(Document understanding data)

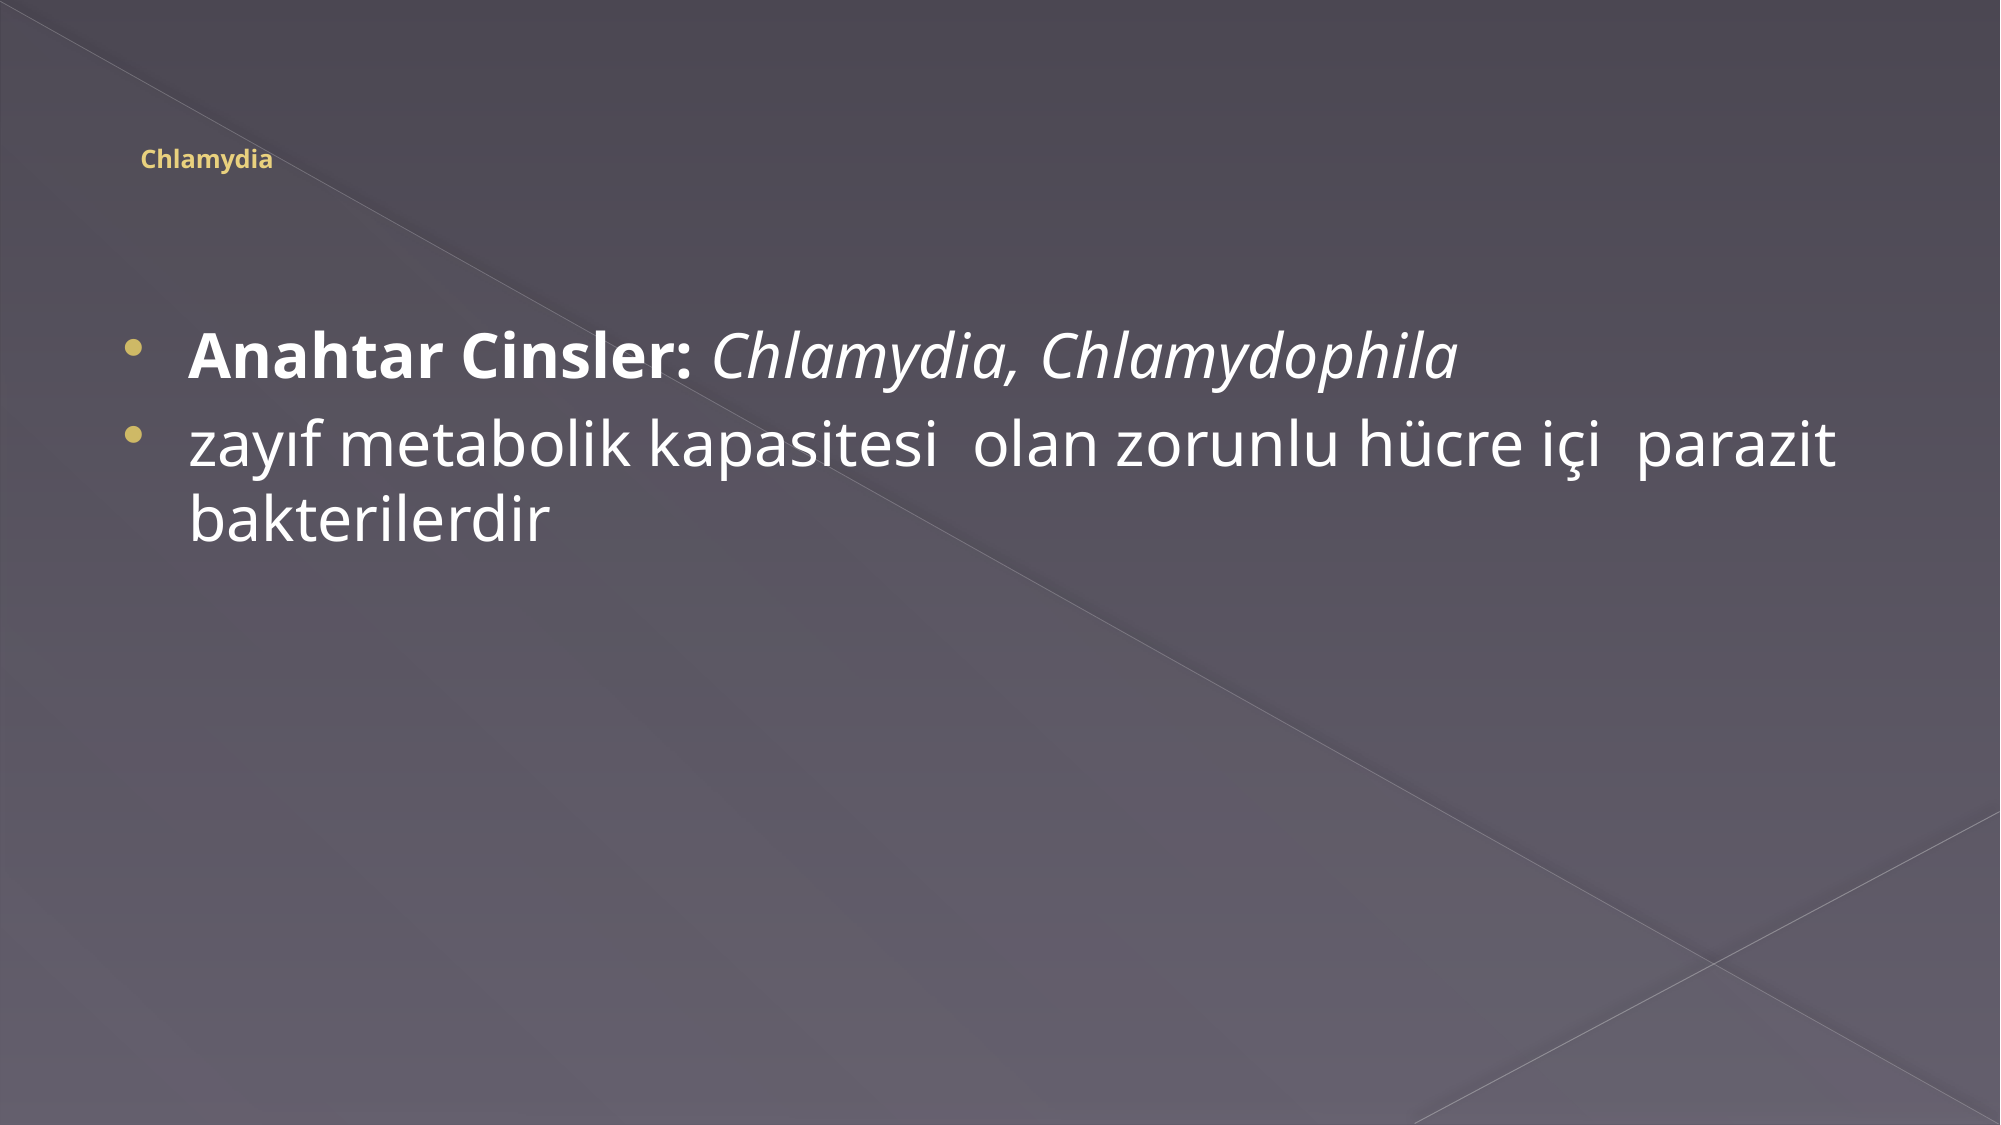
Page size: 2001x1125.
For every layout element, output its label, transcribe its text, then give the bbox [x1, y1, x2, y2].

list Anahtar Cinsler: Chlamydia, Chlamydophila zayıf metabolik kapasitesi olan zorunlu hücre içi parazit bakterilerdir [99, 308, 1900, 1059]
title Chlamydia [99, 43, 1900, 274]
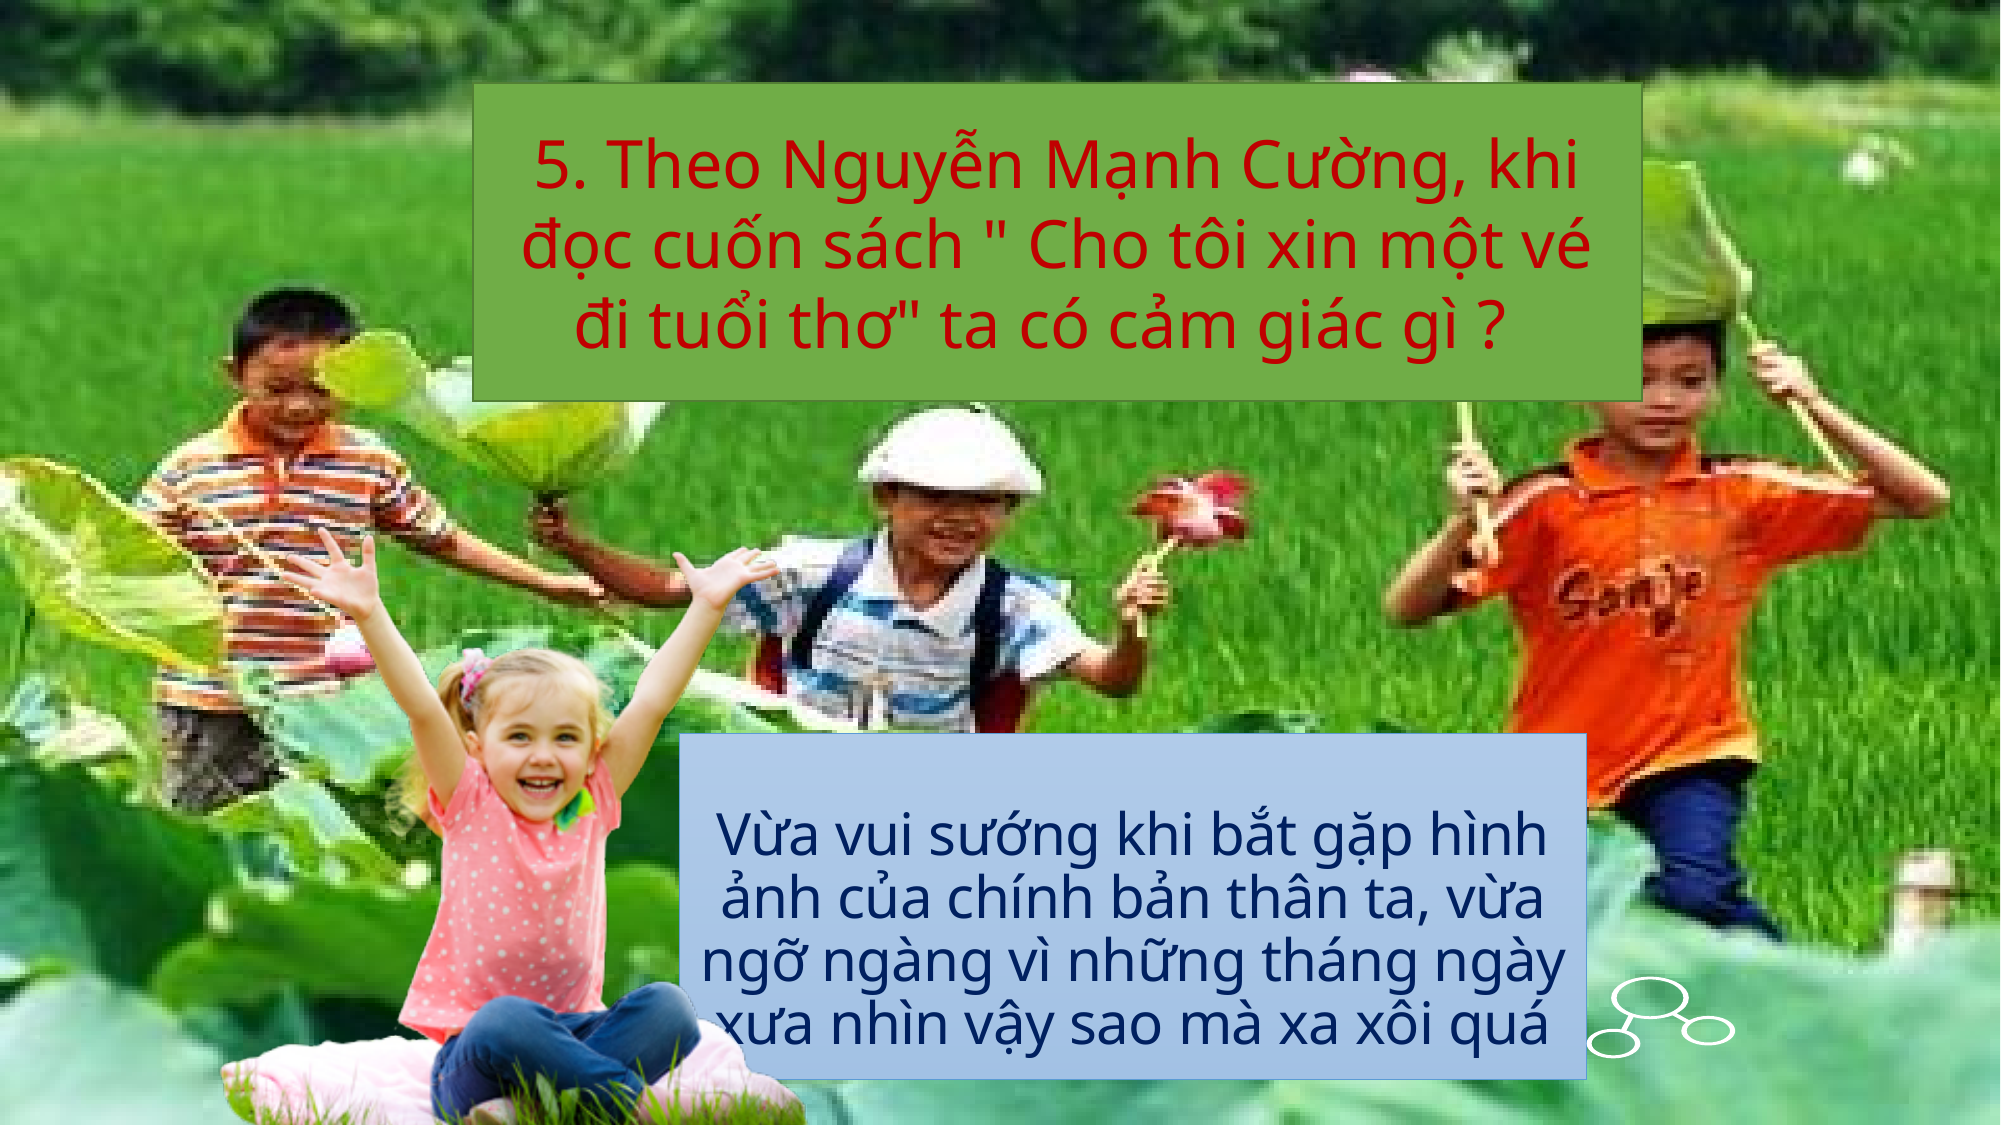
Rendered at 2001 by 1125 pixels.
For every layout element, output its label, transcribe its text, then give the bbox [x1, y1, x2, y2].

## WHAT TO DO
Copy exactly, please, the span of lines that begins at the line with "Rendered at 2001 by 1125 pixels." and ends at the last line of the data, both included.

## EXERCISE SOLUTION
Rendered at 2001 by 1125 pixels.
For every layout element, output its label, transcribe its text, then give the bbox [x1, y1, x2, y2].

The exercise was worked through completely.